→ BRIEF:
Write out each record below exactly, without pictures.

########

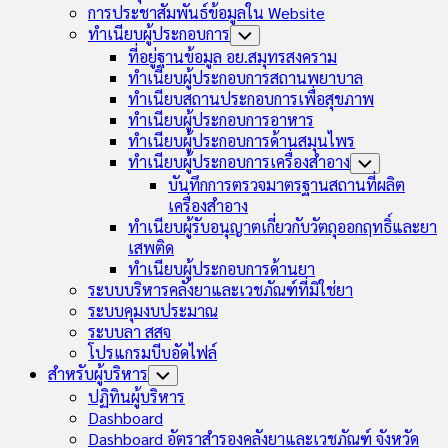
การประชาสัมพันธ์ข้อมูลใน Website
ทำเนียบผู้ประกอบการ
Toggle
Child
ที่อยู่ฐานข้อมูล อย.สมุทรสงคราม
Menu
ทำเนียบผู้ประกอบการสถานพยาบาล
ทำเนียบสถานประกอบการเพื่อสุขภาพ
ทำเนียบผู้ประกอบการอาหาร
ทำเนียบผู้ประกอบการด้านสมุนไพร
ทำเนียบผู้ประกอบการเครื่องสำอาง
Toggle
Child
บันทึกการตรวจมาตรฐานสถานที่ผลิต
Menu
เครื่องสำอาง
ทำเนียบผู้รับอนุญาตเกี่ยวกับวัตถุออกฤทธิ์และยา
เสพติด
ทำเนียบผู้ประกอบการด้านยา
ระบบบริหารคลังยาและเวชภัณฑ์ที่มิใช่ยา
ระบบคุมงบประมาณ
ระบบลา สสจ
โปรแกรมบีบอัดไฟล์
สำหรับผู้บริหาร
Toggle
Child
ปฏิทินผู้บริหาร
Menu
Dashboard
Dashboard อัตราสำรองคลังยาและเวชภัณฑ์ จังหวัด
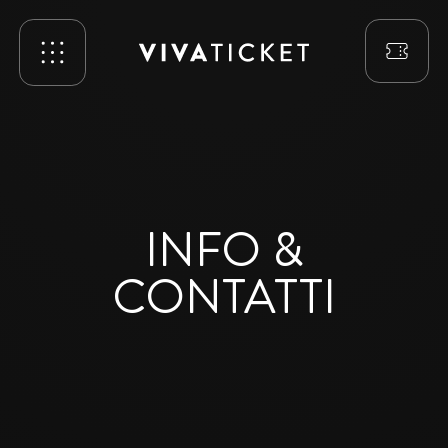
INFO &
CONTATTI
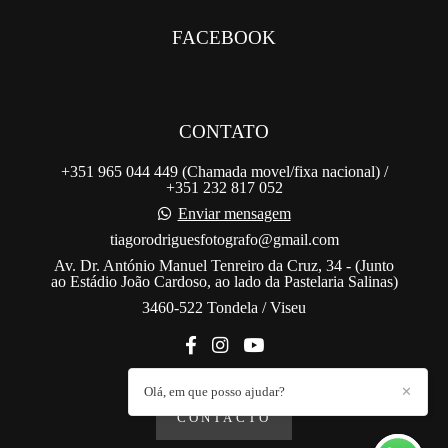
FACEBOOK
CONTATO
+351 965 044 449 (Chamada movel/fixa nacional) /
+351 232 817 052
Enviar mensagem
tiagorodriguesfotografo@gmail.com
Av. Dr. António Manuel Tenreiro da Cruz, 34 - (Junto
ao Estádio João Cardoso, ao lado da Pastelaria Salinas)
3460-522 Tondela / Viseu
Olá, em que posso ajudar?
✕
CONTACTO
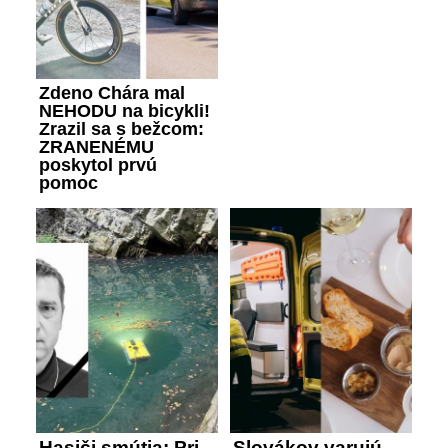
Zdeno Chára mal
NEHODU na bicykli!
Zrazil sa s bežcom:
ZRANENÉMU
poskytol prvú
pomoc
Hasiči smútia: Pri
Slovákov varujú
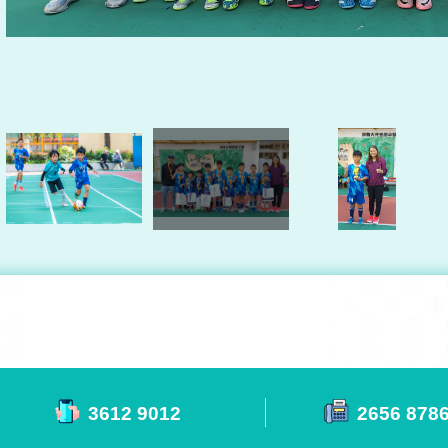
3612 9012
2656 878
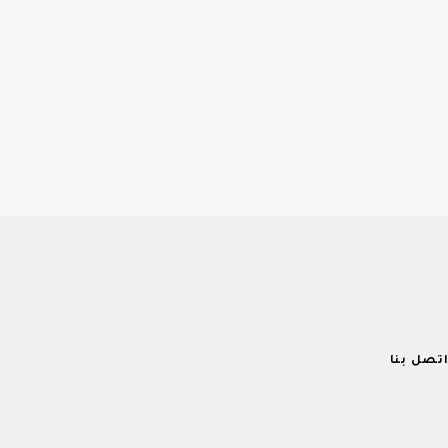
تصل بنا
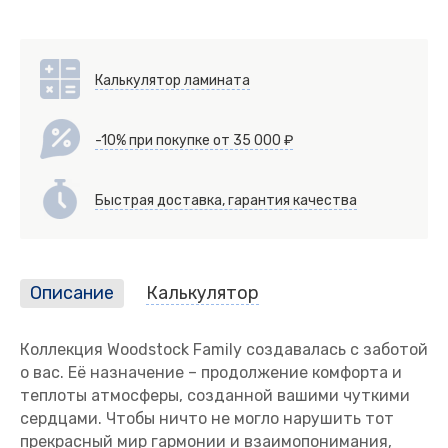
Калькулятор ламината
-10% при покупке от 35 000 ₽
Быстрая доставка, гарантия качества
Описание
Калькулятор
Коллекция Woodstock Family создавалась с заботой
о вас. Её назначение – продолжение комфорта и
теплоты атмосферы, созданной вашими чуткими
сердцами. Чтобы ничто не могло нарушить тот
прекрасный мир гармонии и взаимопонимания,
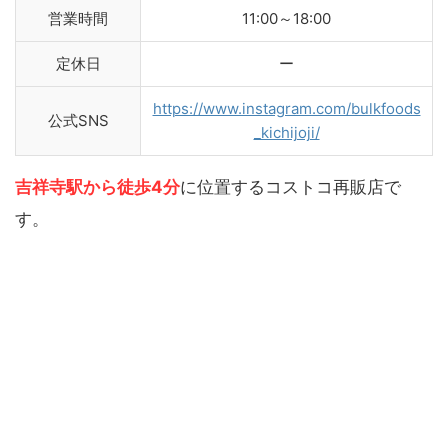
営業時間
11:00～18:00
定休日
ー
https://www.instagram.com/bulkfoods
公式SNS
_kichijoji/
吉祥寺駅から徒歩4分
に位置するコストコ再販店で
す。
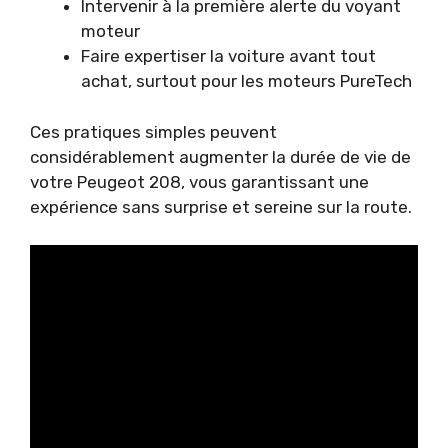
Intervenir à la première alerte du voyant
moteur
Faire expertiser la voiture avant tout
achat, surtout pour les moteurs PureTech
Ces pratiques simples peuvent
considérablement augmenter la durée de vie de
votre Peugeot 208, vous garantissant une
expérience sans surprise et sereine sur la route.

########

→ SOLUTION:
การประชาสัมพันธ์ข้อมูลใน Website
ทำเนียบผู้ประกอบการ
Toggle
Child
ที่อยู่ฐานข้อมูล อย.สมุทรสงคราม
Menu
ทำเนียบผู้ประกอบการสถานพยาบาล
ทำเนียบสถานประกอบการเพื่อสุขภาพ
ทำเนียบผู้ประกอบการอาหาร
ทำเนียบผู้ประกอบการด้านสมุนไพร
ทำเนียบผู้ประกอบการเครื่องสำอาง
Toggle
Child
บันทึกการตรวจมาตรฐานสถานที่ผลิต
Menu
เครื่องสำอาง
ทำเนียบผู้รับอนุญาตเกี่ยวกับวัตถุออกฤทธิ์และยา
เสพติด
ทำเนียบผู้ประกอบการด้านยา
ระบบบริหารคลังยาและเวชภัณฑ์ที่มิใช่ยา
ระบบคุมงบประมาณ
ระบบลา สสจ
โปรแกรมบีบอัดไฟล์
สำหรับผู้บริหาร
Toggle
Child
ปฏิทินผู้บริหาร
Menu
Dashboard
Dashboard อัตราสำรองคลังยาและเวชภัณฑ์ จังหวัด
INFO &
CONTATTI
FACEBOOK
CONTATO
+351 965 044 449 (Chamada movel/fixa nacional) /
+351 232 817 052
Enviar mensagem
tiagorodriguesfotografo@gmail.com
Av. Dr. António Manuel Tenreiro da Cruz, 34 - (Junto
ao Estádio João Cardoso, ao lado da Pastelaria Salinas)
3460-522 Tondela / Viseu
Olá, em que posso ajudar?
✕
CONTACTO
Zdeno Chára mal
NEHODU na bicykli!
Zrazil sa s bežcom:
ZRANENÉMU
poskytol prvú
pomoc
Hasiči smútia: Pri
Slovákov varujú
3612 9012
2656 878
تصل بنا
Калькулятор ламината
-10% при покупке от 35 000 ₽
Быстрая доставка, гарантия качества
Описание
Калькулятор
Коллекция Woodstock Family создавалась с заботой
о вас. Её назначение – продолжение комфорта и
теплоты атмосферы, созданной вашими чуткими
сердцами. Чтобы ничто не могло нарушить тот
прекрасный мир гармонии и взаимопонимания,
営業時間
11:00～18:00
定休日
ー
https://www.instagram.com/bulkfoods
公式SNS
_kichijoji/
吉祥寺駅から徒歩4分
に位置するコストコ再販店で
す。
Intervenir à la première alerte du voyant
moteur
Faire expertiser la voiture avant tout
achat, surtout pour les moteurs PureTech
Ces pratiques simples peuvent
considérablement augmenter la durée de vie de
votre Peugeot 208, vous garantissant une
expérience sans surprise et sereine sur la route.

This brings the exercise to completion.